Yes, there is a difference between <b> and <strong>. Even <b> is considered deprecated, Yahoo still gives a higher rank to your keywords that also appear in the body copy as <b> while Google does not consider the attribute in its algorithm at all.
The <em> tag appears italicized by default, and is meant to be used for emphasis on a word or phrase. The <strong> tag appears bold by default, and is meant to be used for strong emphasis on a word or phrase. Even though these tags appear italicized or bold by default, you can use CSS to change what they look like.
The <b> and <i> tags are meant to bold and italicize purely for visual appeal, and have been deprecated in favor of CSS.
<b> is a style - we know what "bold" is supposed to look like.

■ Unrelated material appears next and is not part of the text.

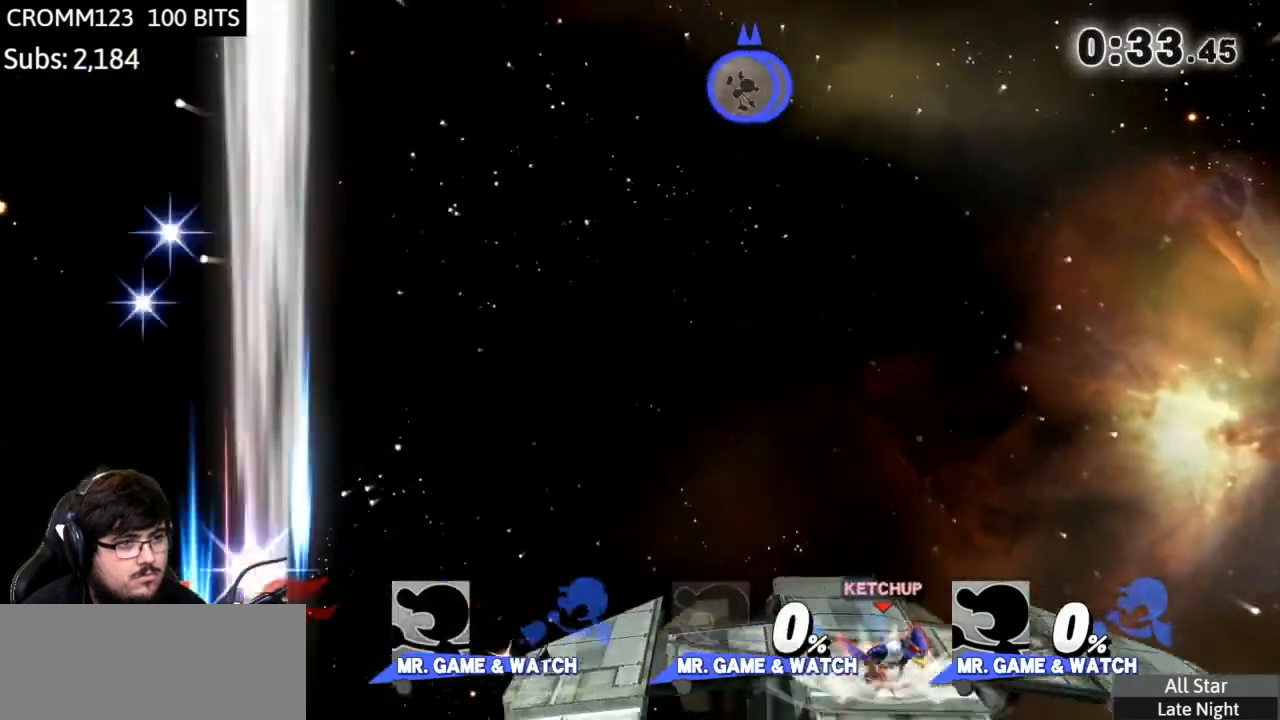
{"buttons": [], "left_stick": "right", "right_stick": "center", "events": [[67, "Y", "down"], [67, "left_stick", "left"], [267, "Y", "up"], [300, "left_stick", "right"]]}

<strong> however is an indication of how something should be understood. "Strong" could (and often does) mean "bold" in a browser, but it could also mean a lower tone for a speaking program like Jaws (for blind people). And strong on a Palm Pilot may be an underline (since you can't bold a bold).
HTML was never meant to be about styles. Do some searches for "Tim Berners-Lee" and "the semantic web". <strong> is semantic - it describes the text it surrounds ("this text should be stronger than the rest of the text you've displayed") as opposed to describing how the text it surrounds should be displayed ("this text should be bold").